Start of Material provided

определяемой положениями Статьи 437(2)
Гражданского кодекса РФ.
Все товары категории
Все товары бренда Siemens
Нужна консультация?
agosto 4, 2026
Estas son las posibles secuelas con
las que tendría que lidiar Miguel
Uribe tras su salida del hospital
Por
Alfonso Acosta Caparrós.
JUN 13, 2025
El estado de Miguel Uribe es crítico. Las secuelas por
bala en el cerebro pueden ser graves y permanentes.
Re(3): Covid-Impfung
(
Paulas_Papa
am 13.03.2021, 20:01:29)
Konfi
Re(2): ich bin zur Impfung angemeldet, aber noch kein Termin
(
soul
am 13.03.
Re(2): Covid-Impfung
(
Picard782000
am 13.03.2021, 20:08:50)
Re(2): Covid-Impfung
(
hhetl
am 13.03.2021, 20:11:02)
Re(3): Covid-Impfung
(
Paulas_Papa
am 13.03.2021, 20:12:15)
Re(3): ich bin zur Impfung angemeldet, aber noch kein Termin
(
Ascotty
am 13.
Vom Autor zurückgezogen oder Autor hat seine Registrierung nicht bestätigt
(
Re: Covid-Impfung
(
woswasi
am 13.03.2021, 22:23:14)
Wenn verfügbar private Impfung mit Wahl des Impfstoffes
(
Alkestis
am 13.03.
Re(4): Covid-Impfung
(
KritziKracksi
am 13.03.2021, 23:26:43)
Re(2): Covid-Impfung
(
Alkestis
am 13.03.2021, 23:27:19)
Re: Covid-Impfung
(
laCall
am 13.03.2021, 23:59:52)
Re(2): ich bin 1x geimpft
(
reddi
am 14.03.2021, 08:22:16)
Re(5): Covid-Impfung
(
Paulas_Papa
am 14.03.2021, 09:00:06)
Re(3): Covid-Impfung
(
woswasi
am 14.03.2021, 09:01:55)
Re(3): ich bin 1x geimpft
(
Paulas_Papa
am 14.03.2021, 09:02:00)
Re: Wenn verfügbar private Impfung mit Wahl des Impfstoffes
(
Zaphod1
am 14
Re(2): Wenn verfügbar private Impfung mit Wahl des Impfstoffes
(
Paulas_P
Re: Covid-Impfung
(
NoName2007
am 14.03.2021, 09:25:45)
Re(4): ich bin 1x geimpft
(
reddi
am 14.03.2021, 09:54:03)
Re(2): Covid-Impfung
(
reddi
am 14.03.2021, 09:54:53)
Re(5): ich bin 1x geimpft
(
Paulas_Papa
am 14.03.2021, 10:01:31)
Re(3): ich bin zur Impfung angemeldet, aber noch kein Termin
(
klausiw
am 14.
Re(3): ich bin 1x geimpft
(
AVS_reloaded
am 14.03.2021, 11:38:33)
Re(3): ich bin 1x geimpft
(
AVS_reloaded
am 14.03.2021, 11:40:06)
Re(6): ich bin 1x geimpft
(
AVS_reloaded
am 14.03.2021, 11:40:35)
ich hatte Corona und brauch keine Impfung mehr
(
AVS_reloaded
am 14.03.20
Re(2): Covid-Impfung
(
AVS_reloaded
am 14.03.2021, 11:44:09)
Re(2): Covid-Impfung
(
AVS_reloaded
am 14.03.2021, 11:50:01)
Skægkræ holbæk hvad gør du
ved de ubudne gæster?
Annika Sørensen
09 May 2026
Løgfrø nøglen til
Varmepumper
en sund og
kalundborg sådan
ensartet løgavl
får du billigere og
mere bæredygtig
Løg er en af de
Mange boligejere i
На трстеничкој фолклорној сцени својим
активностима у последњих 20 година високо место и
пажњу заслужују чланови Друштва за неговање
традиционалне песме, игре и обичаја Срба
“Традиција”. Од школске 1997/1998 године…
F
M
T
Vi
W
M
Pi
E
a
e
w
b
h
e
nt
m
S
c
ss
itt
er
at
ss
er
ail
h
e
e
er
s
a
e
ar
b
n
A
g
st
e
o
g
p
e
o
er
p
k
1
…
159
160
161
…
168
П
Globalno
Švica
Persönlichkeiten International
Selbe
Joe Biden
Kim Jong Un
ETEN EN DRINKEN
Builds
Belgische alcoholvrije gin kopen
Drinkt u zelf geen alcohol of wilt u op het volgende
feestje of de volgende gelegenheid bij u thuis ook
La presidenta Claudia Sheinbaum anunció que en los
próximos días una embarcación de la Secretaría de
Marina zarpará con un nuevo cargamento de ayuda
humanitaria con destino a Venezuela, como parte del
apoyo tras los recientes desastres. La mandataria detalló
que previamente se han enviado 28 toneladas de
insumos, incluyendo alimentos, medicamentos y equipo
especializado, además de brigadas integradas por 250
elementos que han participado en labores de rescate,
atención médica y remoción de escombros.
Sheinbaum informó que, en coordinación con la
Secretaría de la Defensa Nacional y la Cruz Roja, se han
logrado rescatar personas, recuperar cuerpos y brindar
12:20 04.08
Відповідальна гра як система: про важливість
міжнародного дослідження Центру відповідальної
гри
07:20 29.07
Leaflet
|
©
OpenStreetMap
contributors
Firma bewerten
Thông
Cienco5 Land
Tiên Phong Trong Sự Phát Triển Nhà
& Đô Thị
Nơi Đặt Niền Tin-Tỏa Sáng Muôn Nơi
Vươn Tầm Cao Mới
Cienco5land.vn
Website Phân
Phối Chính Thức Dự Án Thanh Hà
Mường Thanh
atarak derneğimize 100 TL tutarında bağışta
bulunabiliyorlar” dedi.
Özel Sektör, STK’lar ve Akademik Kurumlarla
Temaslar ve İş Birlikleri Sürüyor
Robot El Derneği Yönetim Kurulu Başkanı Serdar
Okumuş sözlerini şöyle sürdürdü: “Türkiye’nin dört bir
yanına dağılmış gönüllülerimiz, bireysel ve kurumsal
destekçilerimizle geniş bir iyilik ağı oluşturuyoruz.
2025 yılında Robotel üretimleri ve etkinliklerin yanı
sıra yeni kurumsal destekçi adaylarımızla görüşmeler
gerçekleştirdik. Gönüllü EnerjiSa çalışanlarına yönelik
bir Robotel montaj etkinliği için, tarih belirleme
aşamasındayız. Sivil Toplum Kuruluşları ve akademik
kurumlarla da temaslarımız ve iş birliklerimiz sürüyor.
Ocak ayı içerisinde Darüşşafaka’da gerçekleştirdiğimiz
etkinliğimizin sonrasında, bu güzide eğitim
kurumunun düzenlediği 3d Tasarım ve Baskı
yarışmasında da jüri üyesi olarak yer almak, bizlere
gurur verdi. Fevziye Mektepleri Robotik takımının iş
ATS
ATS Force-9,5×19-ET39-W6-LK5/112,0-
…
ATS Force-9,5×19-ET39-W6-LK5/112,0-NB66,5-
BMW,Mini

End of Material provided

Task to carry out: Copy out the text of every entry above word for word, keeping each line break where it falls.

Response area:
определяемой положениями Статьи 437(2)
Гражданского кодекса РФ.
Все товары категории
Все товары бренда Siemens
Нужна консультация?
agosto 4, 2026
Estas son las posibles secuelas con
las que tendría que lidiar Miguel
Uribe tras su salida del hospital
Por
Alfonso Acosta Caparrós.
JUN 13, 2025
El estado de Miguel Uribe es crítico. Las secuelas por
bala en el cerebro pueden ser graves y permanentes.
Re(3): Covid-Impfung
(
Paulas_Papa
am 13.03.2021, 20:01:29)
Konfi
Re(2): ich bin zur Impfung angemeldet, aber noch kein Termin
(
soul
am 13.03.
Re(2): Covid-Impfung
(
Picard782000
am 13.03.2021, 20:08:50)
Re(2): Covid-Impfung
(
hhetl
am 13.03.2021, 20:11:02)
Re(3): Covid-Impfung
(
Paulas_Papa
am 13.03.2021, 20:12:15)
Re(3): ich bin zur Impfung angemeldet, aber noch kein Termin
(
Ascotty
am 13.
Vom Autor zurückgezogen oder Autor hat seine Registrierung nicht bestätigt
(
Re: Covid-Impfung
(
woswasi
am 13.03.2021, 22:23:14)
Wenn verfügbar private Impfung mit Wahl des Impfstoffes
(
Alkestis
am 13.03.
Re(4): Covid-Impfung
(
KritziKracksi
am 13.03.2021, 23:26:43)
Re(2): Covid-Impfung
(
Alkestis
am 13.03.2021, 23:27:19)
Re: Covid-Impfung
(
laCall
am 13.03.2021, 23:59:52)
Re(2): ich bin 1x geimpft
(
reddi
am 14.03.2021, 08:22:16)
Re(5): Covid-Impfung
(
Paulas_Papa
am 14.03.2021, 09:00:06)
Re(3): Covid-Impfung
(
woswasi
am 14.03.2021, 09:01:55)
Re(3): ich bin 1x geimpft
(
Paulas_Papa
am 14.03.2021, 09:02:00)
Re: Wenn verfügbar private Impfung mit Wahl des Impfstoffes
(
Zaphod1
am 14
Re(2): Wenn verfügbar private Impfung mit Wahl des Impfstoffes
(
Paulas_P
Re: Covid-Impfung
(
NoName2007
am 14.03.2021, 09:25:45)
Re(4): ich bin 1x geimpft
(
reddi
am 14.03.2021, 09:54:03)
Re(2): Covid-Impfung
(
reddi
am 14.03.2021, 09:54:53)
Re(5): ich bin 1x geimpft
(
Paulas_Papa
am 14.03.2021, 10:01:31)
Re(3): ich bin zur Impfung angemeldet, aber noch kein Termin
(
klausiw
am 14.
Re(3): ich bin 1x geimpft
(
AVS_reloaded
am 14.03.2021, 11:38:33)
Re(3): ich bin 1x geimpft
(
AVS_reloaded
am 14.03.2021, 11:40:06)
Re(6): ich bin 1x geimpft
(
AVS_reloaded
am 14.03.2021, 11:40:35)
ich hatte Corona und brauch keine Impfung mehr
(
AVS_reloaded
am 14.03.20
Re(2): Covid-Impfung
(
AVS_reloaded
am 14.03.2021, 11:44:09)
Re(2): Covid-Impfung
(
AVS_reloaded
am 14.03.2021, 11:50:01)
Skægkræ holbæk hvad gør du
ved de ubudne gæster?
Annika Sørensen
09 May 2026
Løgfrø nøglen til
Varmepumper
en sund og
kalundborg sådan
ensartet løgavl
får du billigere og
mere bæredygtig
Løg er en af de
Mange boligejere i
На трстеничкој фолклорној сцени својим
активностима у последњих 20 година високо место и
пажњу заслужују чланови Друштва за неговање
традиционалне песме, игре и обичаја Срба
“Традиција”. Од школске 1997/1998 године…
F
M
T
Vi
W
M
Pi
E
a
e
w
b
h
e
nt
m
S
c
ss
itt
er
at
ss
er
ail
h
e
e
er
s
a
e
ar
b
n
A
g
st
e
o
g
p
e
o
er
p
k
1
…
159
160
161
…
168
П
Globalno
Švica
Persönlichkeiten International
Selbe
Joe Biden
Kim Jong Un
ETEN EN DRINKEN
Builds
Belgische alcoholvrije gin kopen
Drinkt u zelf geen alcohol of wilt u op het volgende
feestje of de volgende gelegenheid bij u thuis ook
La presidenta Claudia Sheinbaum anunció que en los
próximos días una embarcación de la Secretaría de
Marina zarpará con un nuevo cargamento de ayuda
humanitaria con destino a Venezuela, como parte del
apoyo tras los recientes desastres. La mandataria detalló
que previamente se han enviado 28 toneladas de
insumos, incluyendo alimentos, medicamentos y equipo
especializado, además de brigadas integradas por 250
elementos que han participado en labores de rescate,
atención médica y remoción de escombros.
Sheinbaum informó que, en coordinación con la
Secretaría de la Defensa Nacional y la Cruz Roja, se han
logrado rescatar personas, recuperar cuerpos y brindar
12:20 04.08
Відповідальна гра як система: про важливість
міжнародного дослідження Центру відповідальної
гри
07:20 29.07
Leaflet
|
©
OpenStreetMap
contributors
Firma bewerten
Thông
Cienco5 Land
Tiên Phong Trong Sự Phát Triển Nhà
& Đô Thị
Nơi Đặt Niền Tin-Tỏa Sáng Muôn Nơi
Vươn Tầm Cao Mới
Cienco5land.vn
Website Phân
Phối Chính Thức Dự Án Thanh Hà
Mường Thanh
atarak derneğimize 100 TL tutarında bağışta
bulunabiliyorlar” dedi.
Özel Sektör, STK’lar ve Akademik Kurumlarla
Temaslar ve İş Birlikleri Sürüyor
Robot El Derneği Yönetim Kurulu Başkanı Serdar
Okumuş sözlerini şöyle sürdürdü: “Türkiye’nin dört bir
yanına dağılmış gönüllülerimiz, bireysel ve kurumsal
destekçilerimizle geniş bir iyilik ağı oluşturuyoruz.
2025 yılında Robotel üretimleri ve etkinliklerin yanı
sıra yeni kurumsal destekçi adaylarımızla görüşmeler
gerçekleştirdik. Gönüllü EnerjiSa çalışanlarına yönelik
bir Robotel montaj etkinliği için, tarih belirleme
aşamasındayız. Sivil Toplum Kuruluşları ve akademik
kurumlarla da temaslarımız ve iş birliklerimiz sürüyor.
Ocak ayı içerisinde Darüşşafaka’da gerçekleştirdiğimiz
etkinliğimizin sonrasında, bu güzide eğitim
kurumunun düzenlediği 3d Tasarım ve Baskı
yarışmasında da jüri üyesi olarak yer almak, bizlere
gurur verdi. Fevziye Mektepleri Robotik takımının iş
ATS
ATS Force-9,5×19-ET39-W6-LK5/112,0-
…
ATS Force-9,5×19-ET39-W6-LK5/112,0-NB66,5-
BMW,Mini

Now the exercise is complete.